Each line of the entries below that includes "длительности" belongs in your answer.

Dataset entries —
☆ ☆ ☆ ☆

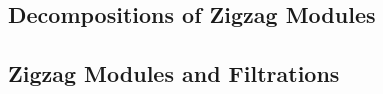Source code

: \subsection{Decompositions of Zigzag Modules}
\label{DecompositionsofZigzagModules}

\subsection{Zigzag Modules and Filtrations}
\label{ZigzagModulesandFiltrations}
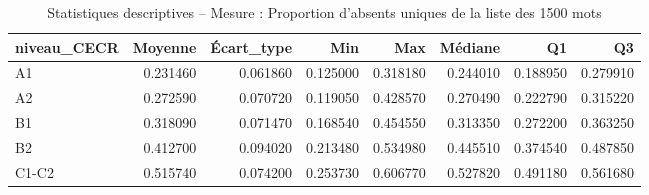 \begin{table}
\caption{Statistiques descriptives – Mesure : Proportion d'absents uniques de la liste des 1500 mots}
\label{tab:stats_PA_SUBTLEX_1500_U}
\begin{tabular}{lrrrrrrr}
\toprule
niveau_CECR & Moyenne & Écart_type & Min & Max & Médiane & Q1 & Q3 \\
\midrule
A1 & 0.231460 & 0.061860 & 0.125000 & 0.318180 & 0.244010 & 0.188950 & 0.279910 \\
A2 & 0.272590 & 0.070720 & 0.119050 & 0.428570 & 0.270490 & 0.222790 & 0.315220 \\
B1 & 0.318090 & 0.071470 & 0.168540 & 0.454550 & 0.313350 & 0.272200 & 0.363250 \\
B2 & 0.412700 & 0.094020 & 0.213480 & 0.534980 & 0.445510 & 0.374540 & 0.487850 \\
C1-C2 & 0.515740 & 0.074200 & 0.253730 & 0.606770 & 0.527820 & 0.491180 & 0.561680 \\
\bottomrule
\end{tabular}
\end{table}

☆ ☆ ☆ ☆

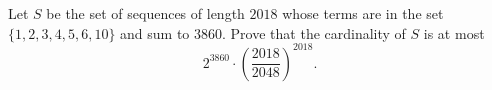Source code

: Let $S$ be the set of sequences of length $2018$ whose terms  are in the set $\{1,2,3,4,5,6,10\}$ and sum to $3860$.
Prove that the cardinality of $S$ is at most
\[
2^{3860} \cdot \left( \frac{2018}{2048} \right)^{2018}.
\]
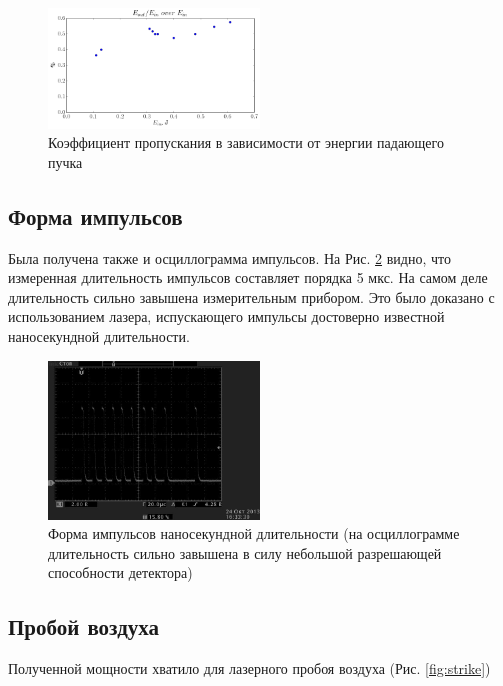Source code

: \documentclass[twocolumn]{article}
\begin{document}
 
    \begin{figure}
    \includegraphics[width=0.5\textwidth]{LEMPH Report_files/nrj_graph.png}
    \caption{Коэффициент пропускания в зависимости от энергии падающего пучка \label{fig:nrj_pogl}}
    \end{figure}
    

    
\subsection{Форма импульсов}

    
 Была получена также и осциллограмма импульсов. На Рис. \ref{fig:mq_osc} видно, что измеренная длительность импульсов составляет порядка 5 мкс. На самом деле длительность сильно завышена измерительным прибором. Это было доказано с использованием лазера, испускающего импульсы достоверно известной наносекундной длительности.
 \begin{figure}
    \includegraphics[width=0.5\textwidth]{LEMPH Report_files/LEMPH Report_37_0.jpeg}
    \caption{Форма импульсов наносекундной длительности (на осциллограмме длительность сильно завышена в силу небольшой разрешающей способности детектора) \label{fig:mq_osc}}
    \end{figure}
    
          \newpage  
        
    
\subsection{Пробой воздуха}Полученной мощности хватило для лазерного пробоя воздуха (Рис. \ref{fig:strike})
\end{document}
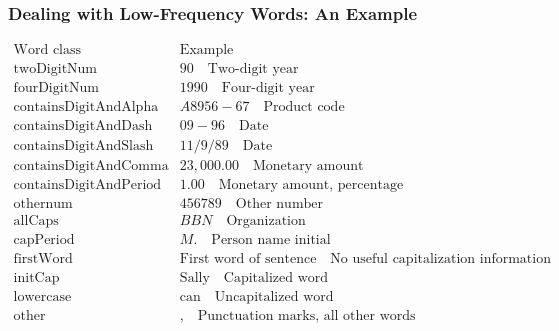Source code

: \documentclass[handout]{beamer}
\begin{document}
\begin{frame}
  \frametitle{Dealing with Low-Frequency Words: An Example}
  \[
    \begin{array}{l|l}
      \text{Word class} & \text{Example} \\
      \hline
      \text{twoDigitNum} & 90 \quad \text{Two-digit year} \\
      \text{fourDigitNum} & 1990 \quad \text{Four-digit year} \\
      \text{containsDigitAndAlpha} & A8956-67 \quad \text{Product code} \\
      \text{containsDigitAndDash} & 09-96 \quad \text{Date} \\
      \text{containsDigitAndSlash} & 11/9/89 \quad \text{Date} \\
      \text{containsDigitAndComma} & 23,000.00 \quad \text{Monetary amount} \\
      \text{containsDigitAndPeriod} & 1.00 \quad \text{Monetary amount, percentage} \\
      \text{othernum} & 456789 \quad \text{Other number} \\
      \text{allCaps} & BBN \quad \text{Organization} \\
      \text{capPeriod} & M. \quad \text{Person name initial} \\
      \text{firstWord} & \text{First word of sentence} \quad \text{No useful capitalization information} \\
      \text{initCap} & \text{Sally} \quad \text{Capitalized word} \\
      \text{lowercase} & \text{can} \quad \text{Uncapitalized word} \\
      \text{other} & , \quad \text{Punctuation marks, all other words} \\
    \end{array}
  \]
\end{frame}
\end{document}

☆ ☆ ☆ ☆

RESPONSE BELOW —
 Была получена также и осциллограмма импульсов. На Рис. \ref{fig:mq_osc} видно, что измеренная длительность импульсов составляет порядка 5 мкс. На самом деле длительность сильно завышена измерительным прибором. Это было доказано с использованием лазера, испускающего импульсы достоверно известной наносекундной длительности.
    \caption{Форма импульсов наносекундной длительности (на осциллограмме длительность сильно завышена в силу небольшой разрешающей способности детектора) \label{fig:mq_osc}}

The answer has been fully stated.